Sarralyn reluctantly drifted away, but found herself watching her da even while the twins were squealing and pulling at her hair. He never even looked at ma, just threw another branch under the bubbling stew pot and turned back to his book. After a while her mama stood up and walked away down one of the rabbit trails, and still her father did not move.
"Da…" The girl started towards him, and then stopped herself. She had no idea what she had meant to say. For a moment she had been utterly convinced that her mother was as vulnerable as herself or the twins. After she had warned Sarralyn about the predators, it seemed as if her mama was almost goading the world into attacking her. Sarralyn shook the thought out of her head. She knew that if she herself was in danger, then her mother would make her feel safe. Even alone and unarmed, her mother couldn't possibly be hurt.

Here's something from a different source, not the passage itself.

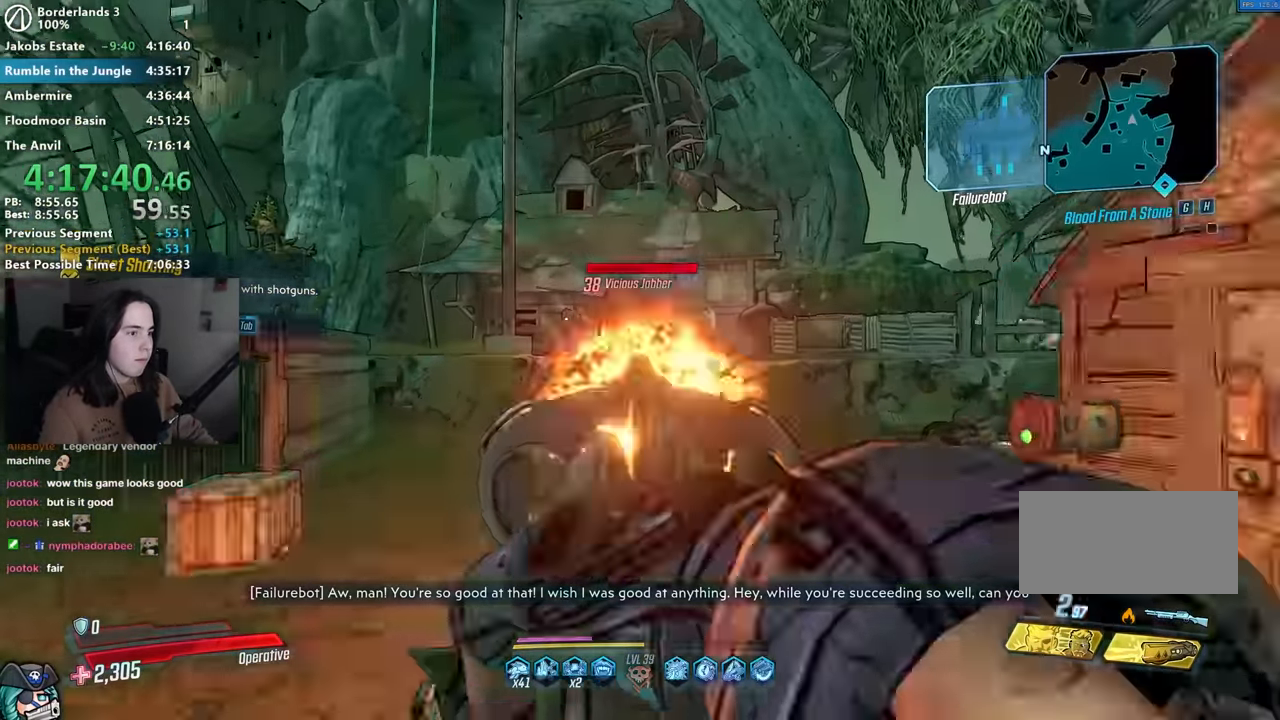
{"keys": ["a"], "mouse": [], "events": [[17, "mouse_left", "down"], [67, "1", "down"], [67, "3", "down"], [84, "1", "up"], [84, "mouse_left", "up"], [100, "mouse_right", "up"], [150, "3", "up"], [150, "w", "up"], [284, "s", "down"], [384, "s", "up"], [484, "a", "down"]]}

Daine did not return to the camp until late that night, long after the sun had set. Sarralyn had not managed to fall asleep, but kept dozing and waking at the slightest sound, thinking her mother had come back. The fire was almost in embers, but a soft mage light hung in the sky above the sleeping family, leading the woman home. Sarralyn hated the unmoving dull shadows it cast. It made her feel as if the air was stale.
Daine threw grit against the warding spell until Numair woke up and let her through, and then she stripped off her muddy clothes and lay down beside him. Sarralyn rolled away when she heard them start making the soft sounds of 'we'll explain when you're older'. The whole day had confused her so much that the adult-ing barely registered. She was more curious about their silence. Why hadn't her father asked mama where she had been all day?
The next morning was just as confusing. Sarralyn was woken up by a low, hissed argument. Her father had picked up mama's clothes, and was whispering something as he shook them towards her. Mama shrugged and made some flat replies, which seemed to make her husband even angrier. Then he growled a curse and dropped the tunic back into the dirt. Sarralyn craned her head and saw dark, rust-coloured stains on the fabric.
"Were you berry picking, mama?" She mumbled, pushing herself upright. The woman was so startled that she gasped. She had to force herself to smile, the child noticed. There was nothing genuine about the expression.
"Good morning, love. Did you sleep well?"
"Are they blackberries? I hate them, but if there are bilberries…"
"There aren't any berries." Her father interrupted, and stuffed the clothes into one of the packs. "Some feral cats brought down a deer last night."
Sarralyn stumbled for words, and gestured weakly towards the bloodstained clothes. "Did you make it all better, mama?"
"She wasn't trying to heal it." The man said bitingly, and then he closed his mouth with a snap when Daine looked at him. There wasn't anything threatening in her expression, just a level curiosity which made his blood crawl. He might have expected the same chilly courtesy from any other cat. "Snap out of it, Daine."
"I'll wake up the boys." She stood up and walked to the other side of the fire pit. Everything she did was mechanical and false, even when she kissed the children. Numair forced himself not to watch her farcical affection. He busied himself packing up the camp.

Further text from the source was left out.